> **Task requirements**
Give the text of the records from the line with "Tattoo Removal" up to and including the line with "Belize: Unveiling the" as a Markdown table with the columns Row and Line. Skip blank lines and leave the pictures out.

> **Data**
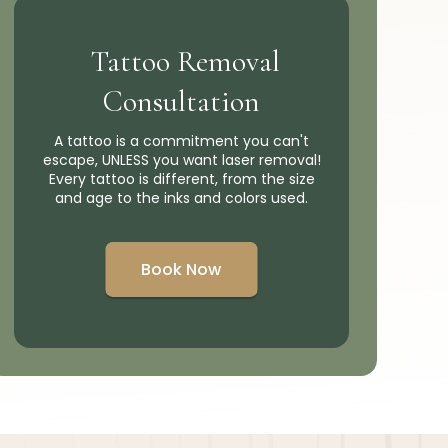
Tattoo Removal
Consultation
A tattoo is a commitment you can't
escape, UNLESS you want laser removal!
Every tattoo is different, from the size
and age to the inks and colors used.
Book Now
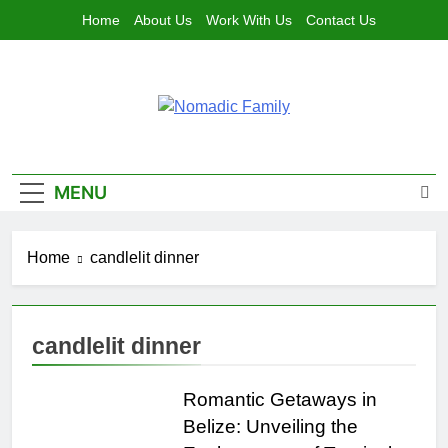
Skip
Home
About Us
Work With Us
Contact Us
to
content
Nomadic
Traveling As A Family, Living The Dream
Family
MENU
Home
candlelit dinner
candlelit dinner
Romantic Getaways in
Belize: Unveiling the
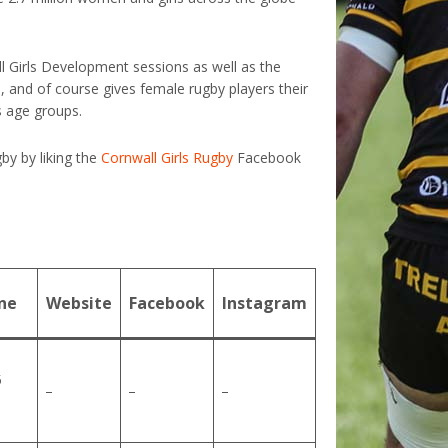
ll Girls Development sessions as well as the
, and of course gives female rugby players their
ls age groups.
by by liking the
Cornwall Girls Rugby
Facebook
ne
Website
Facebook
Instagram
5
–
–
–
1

...

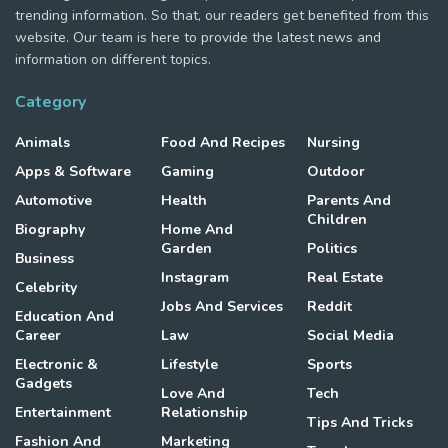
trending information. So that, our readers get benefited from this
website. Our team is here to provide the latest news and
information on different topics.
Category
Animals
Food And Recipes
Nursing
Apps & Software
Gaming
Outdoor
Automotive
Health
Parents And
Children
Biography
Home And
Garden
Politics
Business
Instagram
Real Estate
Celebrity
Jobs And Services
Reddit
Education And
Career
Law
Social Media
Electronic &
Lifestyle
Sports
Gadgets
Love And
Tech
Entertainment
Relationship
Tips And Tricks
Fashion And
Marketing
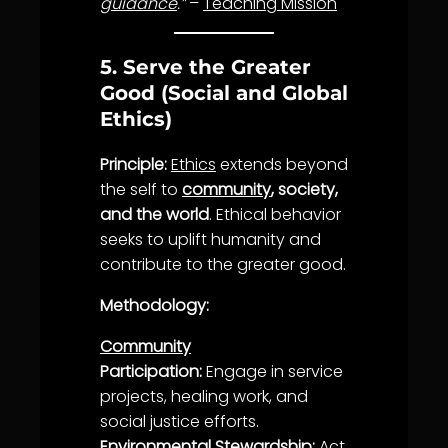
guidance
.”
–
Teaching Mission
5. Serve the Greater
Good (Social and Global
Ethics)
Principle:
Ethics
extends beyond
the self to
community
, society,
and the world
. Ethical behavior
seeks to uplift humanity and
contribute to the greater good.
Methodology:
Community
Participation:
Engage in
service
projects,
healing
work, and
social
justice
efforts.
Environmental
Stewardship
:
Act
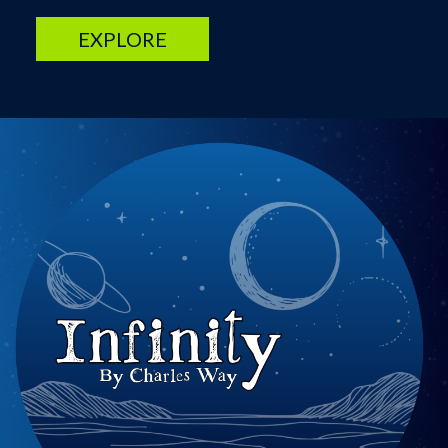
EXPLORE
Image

> **Response for this exercise**
| Row | Line |
|---|---|
| 1 | Tattoo Removal |
| 2 | Consultation |
| 3 | A tattoo is a commitment you can't |
| 4 | escape, UNLESS you want laser removal! |
| 5 | Every tattoo is different, from the size |
| 6 | and age to the inks and colors used. |
| 7 | Book Now |
| 8 | Skip |
| 9 | Home |
| 10 | About Us |
| 11 | Work With Us |
| 12 | Contact Us |
| 13 | to |
| 14 | content |
| 15 | Nomadic |
| 16 | Traveling As A Family, Living The Dream |
| 17 | Family |
| 18 | MENU |
| 19 | Home |
| 20 | candlelit dinner |
| 21 | candlelit dinner |
| 22 | Romantic Getaways in |
| 23 | Belize: Unveiling the |